メール変換ユーティリティは、ディレクトリ内の 1 つのメールファイルに対しても、すべてのメールファイルに対しても実行できます。

手順

  1. メールファイルを使用可能にする Domino® サーバーのサーバーコンソールで、次のとおりに入力してルーターをシャットダウンします。
    tell router quit

    これにより、メールファイルの変換中に Domino® によってメールがメールファイルに配信されなくなります。メールファイルのアップグレード中は、MAIL.BOX にメールが保存されます。メールファイルの変換が終了した後、Router タスクをロードし直すと、ルーターによって MAIL.BOX 内のメールが処理されて配信されます。

  2. 次のコマンドを入力して、メール変換ユーティリティをロードします。
    load convert -e maildirectorymailfilename

    maildirectory にはユーザーのメールファイルを含むメールサブディレクトリへのパスを指定し、mailfilename にはユーザーのメールファイルのファイル名を指定します。maildirectory のパスは、サーバーの Domino® データディレクトリからの相対パスを表します。たとえば、Domino® データディレクトリの \mail サブディレクトリにあるメールデータベース USER.NSF を変換するには、次のように入力します。
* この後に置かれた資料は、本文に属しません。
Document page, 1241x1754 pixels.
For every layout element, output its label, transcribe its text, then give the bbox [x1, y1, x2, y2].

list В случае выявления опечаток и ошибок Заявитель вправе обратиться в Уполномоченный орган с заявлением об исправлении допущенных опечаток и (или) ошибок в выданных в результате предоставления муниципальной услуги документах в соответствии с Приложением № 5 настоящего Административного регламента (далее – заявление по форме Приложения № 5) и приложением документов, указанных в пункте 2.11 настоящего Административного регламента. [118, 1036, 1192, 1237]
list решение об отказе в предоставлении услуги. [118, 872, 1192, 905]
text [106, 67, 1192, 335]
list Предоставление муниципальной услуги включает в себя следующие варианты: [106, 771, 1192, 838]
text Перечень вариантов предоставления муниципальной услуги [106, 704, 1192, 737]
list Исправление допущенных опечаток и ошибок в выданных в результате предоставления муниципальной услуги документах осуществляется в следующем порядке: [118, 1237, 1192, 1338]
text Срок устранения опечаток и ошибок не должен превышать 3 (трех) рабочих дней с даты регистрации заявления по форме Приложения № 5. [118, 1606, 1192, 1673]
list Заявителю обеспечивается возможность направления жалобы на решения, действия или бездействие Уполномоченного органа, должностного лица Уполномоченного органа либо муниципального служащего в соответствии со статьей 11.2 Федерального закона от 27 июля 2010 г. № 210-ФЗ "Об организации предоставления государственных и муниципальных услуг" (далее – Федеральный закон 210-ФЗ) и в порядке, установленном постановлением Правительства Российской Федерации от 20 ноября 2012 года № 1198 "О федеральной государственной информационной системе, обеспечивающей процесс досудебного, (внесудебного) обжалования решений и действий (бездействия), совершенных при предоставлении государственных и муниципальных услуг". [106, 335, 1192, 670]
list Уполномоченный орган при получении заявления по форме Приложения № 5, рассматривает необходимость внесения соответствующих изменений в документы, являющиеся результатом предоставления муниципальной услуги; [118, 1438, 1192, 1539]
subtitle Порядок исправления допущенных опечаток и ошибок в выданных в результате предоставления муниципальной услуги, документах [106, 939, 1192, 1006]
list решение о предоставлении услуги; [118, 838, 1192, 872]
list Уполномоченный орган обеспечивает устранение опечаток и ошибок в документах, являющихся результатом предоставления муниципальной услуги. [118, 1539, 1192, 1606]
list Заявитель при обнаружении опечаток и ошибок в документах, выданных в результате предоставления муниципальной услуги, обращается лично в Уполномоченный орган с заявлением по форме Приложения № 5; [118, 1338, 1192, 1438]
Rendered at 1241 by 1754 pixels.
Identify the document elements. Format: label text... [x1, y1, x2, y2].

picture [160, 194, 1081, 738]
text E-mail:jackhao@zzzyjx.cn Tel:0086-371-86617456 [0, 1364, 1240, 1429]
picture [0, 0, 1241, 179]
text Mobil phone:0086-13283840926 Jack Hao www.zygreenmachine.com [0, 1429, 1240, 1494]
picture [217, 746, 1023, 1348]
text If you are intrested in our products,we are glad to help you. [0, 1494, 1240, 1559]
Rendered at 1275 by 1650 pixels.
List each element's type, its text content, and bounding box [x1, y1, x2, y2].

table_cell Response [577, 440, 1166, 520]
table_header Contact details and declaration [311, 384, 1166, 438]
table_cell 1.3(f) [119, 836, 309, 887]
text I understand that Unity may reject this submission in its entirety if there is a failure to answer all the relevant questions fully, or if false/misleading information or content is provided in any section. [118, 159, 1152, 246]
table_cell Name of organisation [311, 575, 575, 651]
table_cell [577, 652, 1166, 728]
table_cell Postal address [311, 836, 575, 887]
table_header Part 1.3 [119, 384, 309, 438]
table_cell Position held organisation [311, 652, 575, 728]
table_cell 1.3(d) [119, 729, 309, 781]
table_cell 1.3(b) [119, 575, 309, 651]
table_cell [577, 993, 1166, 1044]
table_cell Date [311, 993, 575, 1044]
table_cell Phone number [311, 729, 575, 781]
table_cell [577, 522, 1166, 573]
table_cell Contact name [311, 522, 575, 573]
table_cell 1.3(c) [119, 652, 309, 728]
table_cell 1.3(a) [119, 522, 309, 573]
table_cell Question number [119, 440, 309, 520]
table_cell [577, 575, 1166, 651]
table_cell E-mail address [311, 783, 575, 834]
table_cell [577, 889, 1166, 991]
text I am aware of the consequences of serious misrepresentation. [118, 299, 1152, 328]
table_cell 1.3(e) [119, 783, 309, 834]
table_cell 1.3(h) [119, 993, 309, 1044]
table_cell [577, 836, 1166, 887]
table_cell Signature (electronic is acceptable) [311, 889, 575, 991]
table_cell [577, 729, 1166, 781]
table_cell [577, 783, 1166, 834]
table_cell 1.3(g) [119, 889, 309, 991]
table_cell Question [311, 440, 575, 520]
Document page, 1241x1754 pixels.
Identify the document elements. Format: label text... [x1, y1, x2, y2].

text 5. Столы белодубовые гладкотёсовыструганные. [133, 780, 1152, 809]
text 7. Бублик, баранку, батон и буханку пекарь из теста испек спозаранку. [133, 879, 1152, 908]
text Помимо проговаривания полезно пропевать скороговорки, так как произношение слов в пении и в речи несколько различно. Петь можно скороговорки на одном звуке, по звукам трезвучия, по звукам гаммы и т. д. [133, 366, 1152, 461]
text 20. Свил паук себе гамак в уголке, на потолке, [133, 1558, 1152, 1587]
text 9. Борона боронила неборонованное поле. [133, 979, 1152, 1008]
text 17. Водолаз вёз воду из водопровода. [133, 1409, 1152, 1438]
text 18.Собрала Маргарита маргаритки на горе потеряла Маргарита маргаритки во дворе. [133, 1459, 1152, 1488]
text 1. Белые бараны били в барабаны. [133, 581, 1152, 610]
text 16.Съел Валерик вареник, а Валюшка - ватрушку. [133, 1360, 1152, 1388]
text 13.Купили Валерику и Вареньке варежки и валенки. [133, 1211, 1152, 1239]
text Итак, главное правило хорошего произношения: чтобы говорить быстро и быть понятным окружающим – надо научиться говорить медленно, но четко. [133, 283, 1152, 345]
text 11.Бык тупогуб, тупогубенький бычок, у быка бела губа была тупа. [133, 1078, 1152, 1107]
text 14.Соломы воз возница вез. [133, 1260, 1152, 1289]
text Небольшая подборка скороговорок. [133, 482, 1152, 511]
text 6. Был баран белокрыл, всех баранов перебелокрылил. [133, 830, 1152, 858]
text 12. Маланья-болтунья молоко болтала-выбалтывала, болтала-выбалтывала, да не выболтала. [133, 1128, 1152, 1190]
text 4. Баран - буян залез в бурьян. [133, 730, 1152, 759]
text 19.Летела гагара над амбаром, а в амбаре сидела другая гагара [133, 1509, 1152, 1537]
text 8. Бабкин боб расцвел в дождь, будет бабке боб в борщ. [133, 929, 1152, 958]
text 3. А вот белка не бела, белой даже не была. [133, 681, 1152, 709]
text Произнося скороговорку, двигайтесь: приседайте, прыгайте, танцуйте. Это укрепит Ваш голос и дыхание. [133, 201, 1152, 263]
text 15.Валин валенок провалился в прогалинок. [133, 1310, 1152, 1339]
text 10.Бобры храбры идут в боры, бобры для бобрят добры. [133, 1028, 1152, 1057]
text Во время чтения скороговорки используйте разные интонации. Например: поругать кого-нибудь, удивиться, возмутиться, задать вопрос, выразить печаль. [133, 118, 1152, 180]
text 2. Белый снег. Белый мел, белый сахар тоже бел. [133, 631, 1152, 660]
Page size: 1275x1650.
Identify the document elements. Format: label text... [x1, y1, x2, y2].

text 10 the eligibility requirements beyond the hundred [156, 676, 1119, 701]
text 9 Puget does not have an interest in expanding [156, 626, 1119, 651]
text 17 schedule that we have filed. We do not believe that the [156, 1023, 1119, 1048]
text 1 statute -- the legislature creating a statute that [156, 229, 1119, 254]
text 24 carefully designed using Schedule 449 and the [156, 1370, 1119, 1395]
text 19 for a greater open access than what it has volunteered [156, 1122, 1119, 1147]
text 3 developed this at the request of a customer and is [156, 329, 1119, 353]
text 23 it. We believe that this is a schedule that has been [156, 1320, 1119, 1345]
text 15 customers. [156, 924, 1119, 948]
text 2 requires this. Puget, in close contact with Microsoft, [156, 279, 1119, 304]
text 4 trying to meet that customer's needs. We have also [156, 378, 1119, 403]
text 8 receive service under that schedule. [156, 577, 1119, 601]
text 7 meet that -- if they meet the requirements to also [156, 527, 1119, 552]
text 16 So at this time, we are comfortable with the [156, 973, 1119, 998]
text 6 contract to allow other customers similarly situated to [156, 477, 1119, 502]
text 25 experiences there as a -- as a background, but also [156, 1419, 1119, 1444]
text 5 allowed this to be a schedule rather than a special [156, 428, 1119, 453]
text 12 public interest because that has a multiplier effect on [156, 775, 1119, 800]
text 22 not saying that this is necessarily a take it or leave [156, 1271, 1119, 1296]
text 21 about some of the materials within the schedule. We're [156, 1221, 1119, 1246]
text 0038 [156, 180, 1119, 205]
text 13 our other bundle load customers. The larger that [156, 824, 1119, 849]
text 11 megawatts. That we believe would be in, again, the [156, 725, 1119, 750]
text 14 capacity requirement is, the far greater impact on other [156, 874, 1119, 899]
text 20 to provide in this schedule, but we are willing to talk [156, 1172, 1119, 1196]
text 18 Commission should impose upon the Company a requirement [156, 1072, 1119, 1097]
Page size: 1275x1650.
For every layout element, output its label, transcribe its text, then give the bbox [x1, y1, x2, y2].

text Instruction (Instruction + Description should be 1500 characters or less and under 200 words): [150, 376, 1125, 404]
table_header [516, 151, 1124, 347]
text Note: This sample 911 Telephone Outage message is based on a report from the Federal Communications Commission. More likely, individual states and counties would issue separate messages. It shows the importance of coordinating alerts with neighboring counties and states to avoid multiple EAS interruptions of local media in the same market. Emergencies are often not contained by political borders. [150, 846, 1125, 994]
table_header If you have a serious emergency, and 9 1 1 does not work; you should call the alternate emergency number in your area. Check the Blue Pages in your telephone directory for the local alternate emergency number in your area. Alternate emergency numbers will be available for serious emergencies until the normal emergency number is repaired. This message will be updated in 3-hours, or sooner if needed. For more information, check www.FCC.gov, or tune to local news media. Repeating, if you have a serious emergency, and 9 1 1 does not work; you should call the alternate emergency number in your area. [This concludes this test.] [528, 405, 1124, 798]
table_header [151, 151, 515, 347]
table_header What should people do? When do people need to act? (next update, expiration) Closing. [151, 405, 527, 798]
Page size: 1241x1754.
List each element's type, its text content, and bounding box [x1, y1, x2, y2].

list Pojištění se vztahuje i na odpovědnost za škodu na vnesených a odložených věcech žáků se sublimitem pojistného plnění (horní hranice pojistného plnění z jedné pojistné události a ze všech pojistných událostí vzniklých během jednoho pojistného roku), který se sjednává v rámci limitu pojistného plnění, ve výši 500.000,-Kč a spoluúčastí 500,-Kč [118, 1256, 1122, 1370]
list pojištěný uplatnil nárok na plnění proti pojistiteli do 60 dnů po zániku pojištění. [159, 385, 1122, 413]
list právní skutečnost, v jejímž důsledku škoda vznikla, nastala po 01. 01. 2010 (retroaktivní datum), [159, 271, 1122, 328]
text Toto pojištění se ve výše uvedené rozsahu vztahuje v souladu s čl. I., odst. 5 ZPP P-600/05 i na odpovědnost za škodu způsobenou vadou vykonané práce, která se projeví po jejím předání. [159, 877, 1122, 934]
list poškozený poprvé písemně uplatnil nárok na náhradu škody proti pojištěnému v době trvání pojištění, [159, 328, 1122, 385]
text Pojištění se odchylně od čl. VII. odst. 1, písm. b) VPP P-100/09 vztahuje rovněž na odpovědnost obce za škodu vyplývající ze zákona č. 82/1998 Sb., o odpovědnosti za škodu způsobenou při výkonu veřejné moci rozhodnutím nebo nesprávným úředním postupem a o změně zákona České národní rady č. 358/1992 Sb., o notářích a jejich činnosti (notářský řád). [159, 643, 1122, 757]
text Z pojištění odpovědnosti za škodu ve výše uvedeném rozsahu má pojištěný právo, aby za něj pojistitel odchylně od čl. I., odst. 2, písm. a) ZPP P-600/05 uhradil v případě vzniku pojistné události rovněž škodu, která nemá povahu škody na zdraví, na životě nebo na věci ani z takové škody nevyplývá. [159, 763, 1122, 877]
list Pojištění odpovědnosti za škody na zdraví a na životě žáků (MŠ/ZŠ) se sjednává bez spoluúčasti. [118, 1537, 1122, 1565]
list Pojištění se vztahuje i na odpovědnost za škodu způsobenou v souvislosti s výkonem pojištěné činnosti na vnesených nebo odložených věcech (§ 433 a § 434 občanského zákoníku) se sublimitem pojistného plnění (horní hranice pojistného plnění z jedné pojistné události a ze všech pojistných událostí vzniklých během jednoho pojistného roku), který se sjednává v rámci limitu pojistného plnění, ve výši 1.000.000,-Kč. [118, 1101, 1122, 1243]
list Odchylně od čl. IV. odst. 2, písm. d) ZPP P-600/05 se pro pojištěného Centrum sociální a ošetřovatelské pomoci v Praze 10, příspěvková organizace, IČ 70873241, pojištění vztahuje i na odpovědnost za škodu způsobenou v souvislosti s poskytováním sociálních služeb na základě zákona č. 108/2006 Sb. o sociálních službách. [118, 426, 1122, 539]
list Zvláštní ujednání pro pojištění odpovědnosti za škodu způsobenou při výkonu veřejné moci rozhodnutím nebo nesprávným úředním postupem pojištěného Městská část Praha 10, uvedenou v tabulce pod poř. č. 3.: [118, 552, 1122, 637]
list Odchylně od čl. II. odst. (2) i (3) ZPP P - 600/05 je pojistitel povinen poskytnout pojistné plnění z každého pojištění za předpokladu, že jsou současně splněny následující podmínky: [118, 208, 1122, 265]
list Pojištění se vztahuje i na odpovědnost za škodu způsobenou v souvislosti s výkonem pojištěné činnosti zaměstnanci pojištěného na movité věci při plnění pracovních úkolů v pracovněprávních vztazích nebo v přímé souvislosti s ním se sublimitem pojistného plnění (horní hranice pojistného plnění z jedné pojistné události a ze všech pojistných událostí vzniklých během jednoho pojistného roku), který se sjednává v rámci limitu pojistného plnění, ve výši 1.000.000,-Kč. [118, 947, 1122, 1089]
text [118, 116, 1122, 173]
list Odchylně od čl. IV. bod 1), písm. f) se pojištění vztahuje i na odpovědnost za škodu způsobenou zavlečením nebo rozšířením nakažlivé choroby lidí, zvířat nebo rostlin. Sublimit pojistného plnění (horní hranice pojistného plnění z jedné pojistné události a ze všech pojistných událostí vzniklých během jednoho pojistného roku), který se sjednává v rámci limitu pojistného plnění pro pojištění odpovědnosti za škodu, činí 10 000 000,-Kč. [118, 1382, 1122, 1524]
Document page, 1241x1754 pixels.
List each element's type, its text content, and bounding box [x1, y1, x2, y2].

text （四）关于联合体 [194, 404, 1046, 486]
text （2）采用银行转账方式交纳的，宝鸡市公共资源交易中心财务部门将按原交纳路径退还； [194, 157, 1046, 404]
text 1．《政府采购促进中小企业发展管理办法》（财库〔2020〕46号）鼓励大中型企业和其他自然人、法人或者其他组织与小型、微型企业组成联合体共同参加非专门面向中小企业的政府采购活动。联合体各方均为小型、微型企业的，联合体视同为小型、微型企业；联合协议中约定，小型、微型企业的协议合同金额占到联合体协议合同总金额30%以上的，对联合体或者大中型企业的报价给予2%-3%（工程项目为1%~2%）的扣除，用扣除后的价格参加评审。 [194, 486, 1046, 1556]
    load convert -e mail\user.nsf
    注: UNIX システムでは、階層のセパレータとして、バックスラッシュ (\) ではなくフォワードスラッシュ (/) を使用します。たとえば、次のように入力します。
    load convert -e mail/user.nsf

    ディレクトリ内のすべてのファイルを指定するときは、ディレクトリには変換する対象のメールファイルだけがあることを確認してください。たとえば、\mail サブディレクトリ内のすべてのメールファイルに対して IMAP を使用可能にするには、次のように入力します。

    load convert -e mail*.nsf
  3. 対象のサーバーでメールファイルでの IMAP の使用を可能にする作業を完了した後、次のように入力してルーターをロードします。
    load router
  4. IMAP クライアントソフトウェアを設定します。